The simple fact that you attend Cornell means many things. Probably first among these is that you try hard. While students at many other universities (cough cough, Harvard) would not bother to drag themselves out of bed to get to class on a snowy, slushy Monday after a night of Ruloff’s Trivia, the same cannot be said about Cornellians.
In fact, if there were three feet of snow on the sidewalks obscuring a layer of black ice, the wind chill was 27 degrees below zero, you had walking pneumonia, a broken leg and you were out the night before until 3 a.m., you would still drag yourself to class, because you are a Cornellian. Would you complain? No, because despite the fact that you may want to curl up in a ball and die, the upside is that maybe you will pass on your pneumonia to that guy sitting next to you and then you’ll be able to set the curve on the prelim next week.
Let’s face it: We try too hard. That scenario is ridiculous, but would it surprise you if you found out it was true? I don’t think it would surprise me. Maybe it means that I need to graduate, because I have been here too long, or maybe it means that we should all take a good long look at our priorities. (Thanks, Hannah Deixler, for almost taking my column idea for this week).
I know that I am not the only person to have found myself in a 350-person lecture with a girl sitting next to me who feels the need to answer all the professor’s rhetorical questions. Is it really necessary that this person prove to the professor that she is going to do well on the next prelim? That is what the prelims are for. Dear person: Just because you are the only person who raises her hand doesn’t mean that you are the only one who knows the answer. Most of us know the answer, and if we don’t, we are about to, because that’s what rhetorical questions are for.
We all know the people who study too hard. To be fair, if you want to do well here you need to study, but at some point is it really worth it? If I could put in three hours of studying and get an A minus, why would I ever put in fifteen more hours to get an A? That seems like the biggest waste of time. I could spend those additional fifteen hours at a club, or an event where I could interact with real people and make new friends who will mean more to me in fifteen years than some A I got on a prelim. It’s a simple case of the Law of Diminishing Returns. Eventually, you get less benefit from each additional hour you spend studying: You simply become less efficient.
We as Cornellians don’t just try too hard in class. We take this obscenely competitive spirit with us everywhere. We can’t just be in one club. No, we must be registered members of 27 clubs, even if we never go to any of them. When we list 20-some clubs on our resumes, no one actually believes that we do that much stuff.
Then there are the people who need to be the president of every club they are in. Why? Is it really more enjoyable to have to manage five different organizations simultaneously? You know what else is enjoyable? Sleep. Consider the possibility that it might be more enjoyable to sit back and relax and let someone else do all the work for a change. Trust me, it’s not that bad; I have done it.

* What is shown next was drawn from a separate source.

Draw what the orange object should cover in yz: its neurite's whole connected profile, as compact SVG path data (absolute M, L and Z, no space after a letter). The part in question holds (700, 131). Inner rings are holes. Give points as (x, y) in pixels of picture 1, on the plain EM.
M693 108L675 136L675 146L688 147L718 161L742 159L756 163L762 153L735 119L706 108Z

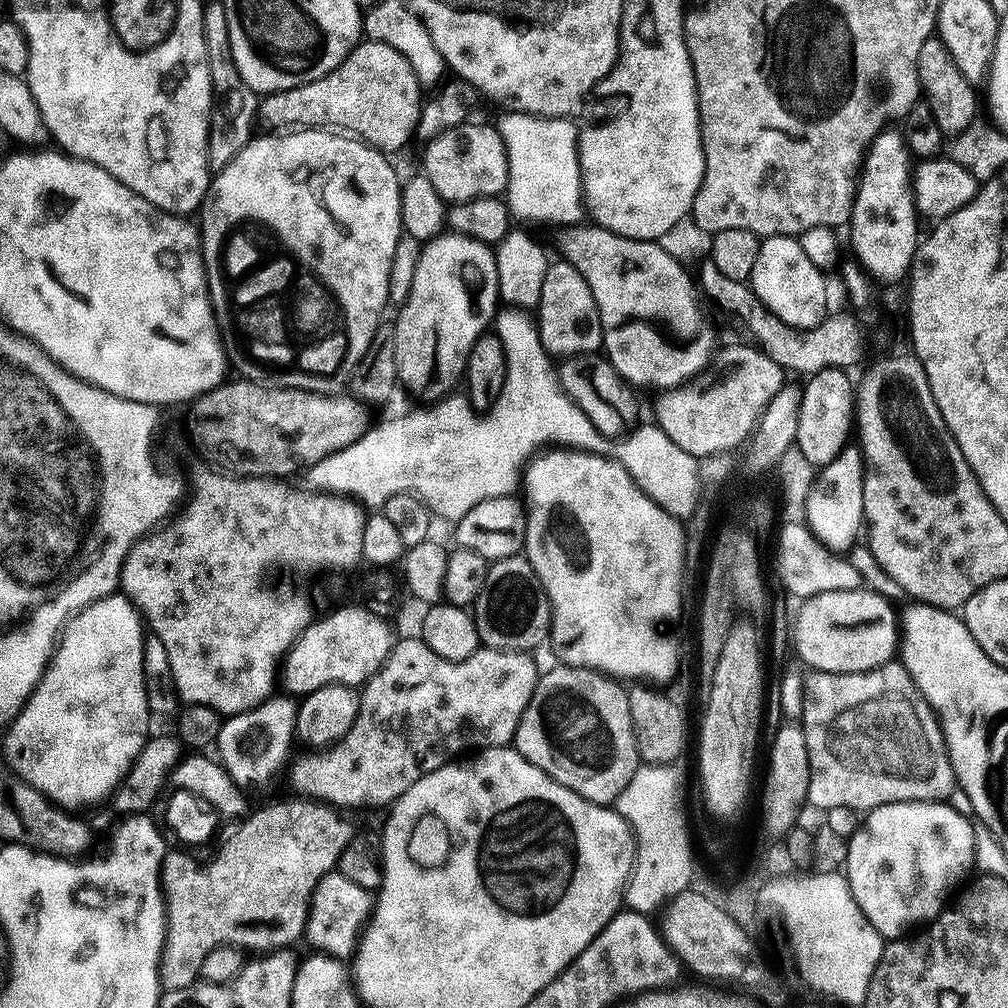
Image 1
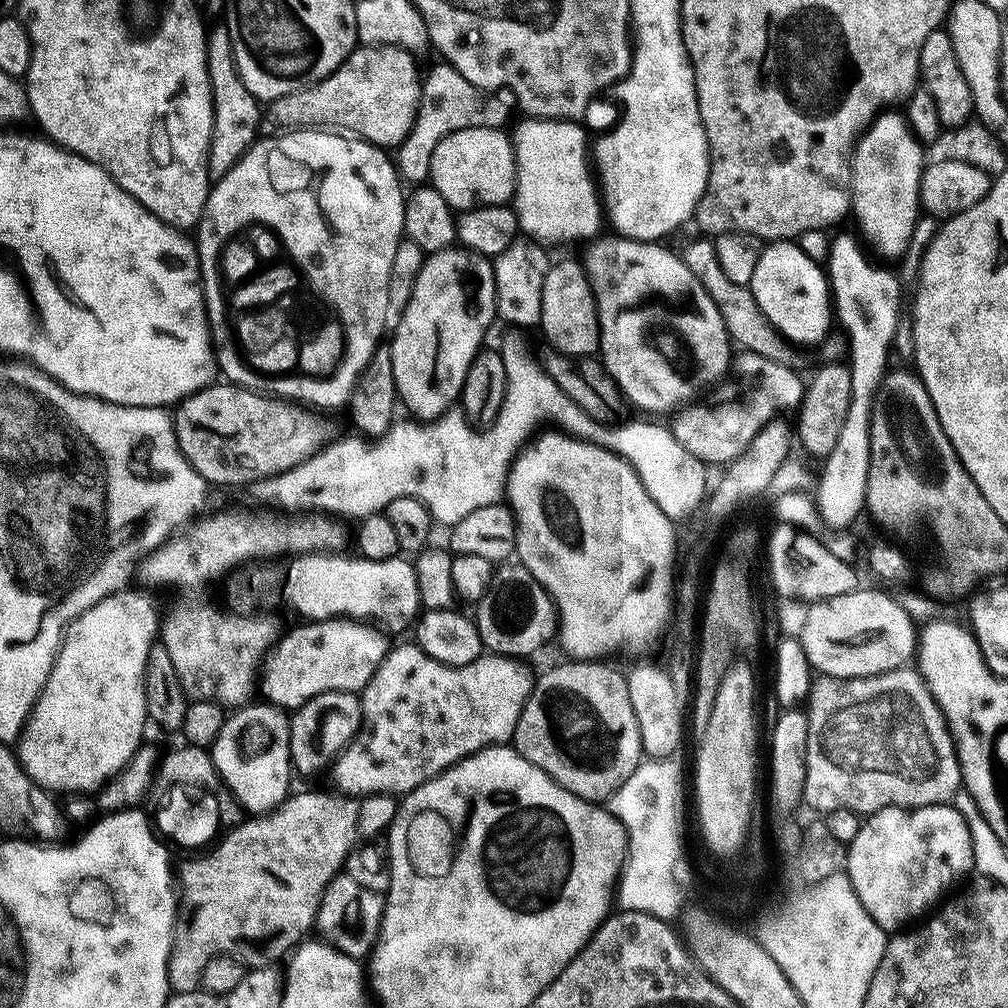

I see it all the time at intramural sports games, where all that’s at stake is a T-shirt and your pride. Sure, I think it is great to be competitive and perform to the best of your abilities, but there is a limit to how badly I want to win. If you find yourself screaming at a five-foot-four freshman girl refereeing your men’s recreational basketball game and making her cry, you may want to take a second to consider that everyone else is watching you and judging. Oh yes, we are judging big time. Trust me, no one is impressed, we are all just embarrassed for you.
I am sure that I am much happier here among people that occasionally try too hard (all the time, for some of you) than I would be among people that didn’t ever try hard. But I think that it would be nice if on occasion the whole university took a chill pill and declared a campus-wide relaxation day. No learning would be allowed. Duffield would be closed (all the libraries too, and every other academic building for good measure). All students would be required to leave their dorm rooms and spend the whole day on the Arts Quad or the Slope, where there would be a campus wide barbecue, Frisbees for throwing and towels for sunbathing on. Relaxation would be mandatory and massages free. Anyone caught not relaxing or sneaking in academic texts would be referred to the JA. (Actually, this sounds a lot like Slope Day …). Moral of the story: Don’t try so hard.